In Figure 13(c), we identify a similar behaviour for bulk data class. We obtain 9.1, 9.5, 8.6, and 9 µs for a threshold of 1, 3, 5, and 7 respectively. The average processing time for bulk data is 9 µs while without NC is 5 µs. For multimedia streaming class, we test Amazon video packets and obtain 9.2, 10.1, 10.4, and 9.4 µs for 1, 3, 5, and 7 packet threshold as shown in Figure 13(d). The average processing time is 9.8 µs while without NC is 4.9 µs. Similar results have been observed while testing the other classes.

Figure 14 shows the queue statistics in the core switch (sw-1) of the network. For each Ethernet port, we have 10 queues which represent 10 CoS. In the figure, we can notice how our proposed system classifies the network traffic and put it in the queues. Based on the priority of the queue the network traffic will get proper treatment. Finally, with the experimental results of the prototype we conclude that the processing time of the controller is relatively similar to that of not using a classifier. Since the processing time of the controller hardly affects the system, we, therefore, strongly consider working with a packet and seven parameters as the accuracy for the proposed DNC is reaches up to 99.29%.

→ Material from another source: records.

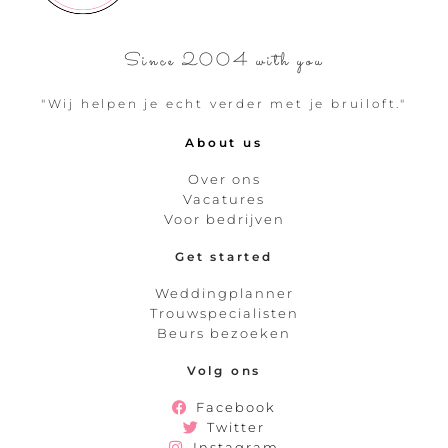
Since 2004 with you
"Wij helpen je echt verder met je bruiloft."
About us
Over ons
Vacatures
Voor bedrijven
Get started
Weddingplanner
Trouwspecialisten
Beurs bezoeken
Volg ons
Facebook
Twitter
Instagram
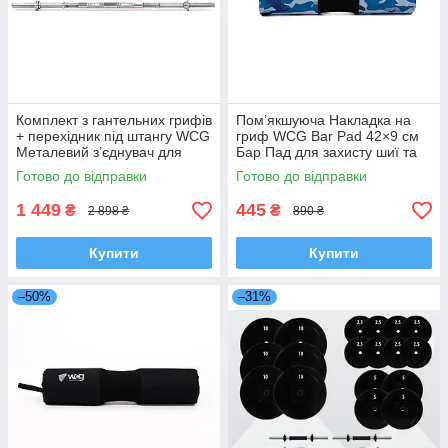
Комплект з гантельних грифів
Пом’якшуюча Накладка на
+ перехідник під штангу WCG
гриф WCG Bar Pad 42×9 см
Металевий з’єднувач для
Бар Пад для захисту шиї та
штанги і 2 грифи гантель для
плечей під час занять
Готово до відправки
Готово до відправки
з’єднання
гіпоалергенна накладка на
гриф
1 449
445
₴
₴
2 898 ₴
890 ₴
Купити
Купити
–50%
–31%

Figure 14. Queue statistics of network traffic in core switch (sw-1).

6. Conclusion

In this paper, we have introduced the design and evaluation of DNC for a SDN-based network. Using three ML techniques, we classify TCP and UDP flows with 3, 5, and 7 parameters giving up to 97.14% accuracy. We then present a new PAA, which is capable of combining different ML models and accelerating the accuracy up to 3.5%. Additionally, using PAA we get DNC that shows significant improvements in overall performance. In order to evaluate the performance, we introduce a new Docker-based SDN network system and implement the proposed DNC in a Ryu controller removing the burden of matching the incoming traffic manually and ensuring better QoS. Experiment results demonstrate significant improvement in latency performance in which analysing a packet takes a controller processing average time of 10 µs. Moreover, we plan to introduce a multi-cluster controller, scheduling, and congestion algorithms in our system as future work.

Disclosure statement

No potential conflict of interest was reported by the author(s).

Additional information

Funding

This work was partially supported by the Research and Development Projects of Applied Technology of Inner Mongolia Autonomous Region, China under grant number 201802005, the Key Program of the National Natural Science Foundation of China under grant number 61932014, and Pudong New Area Science & Technology Development Fund under Grant No. PKX2019-R02.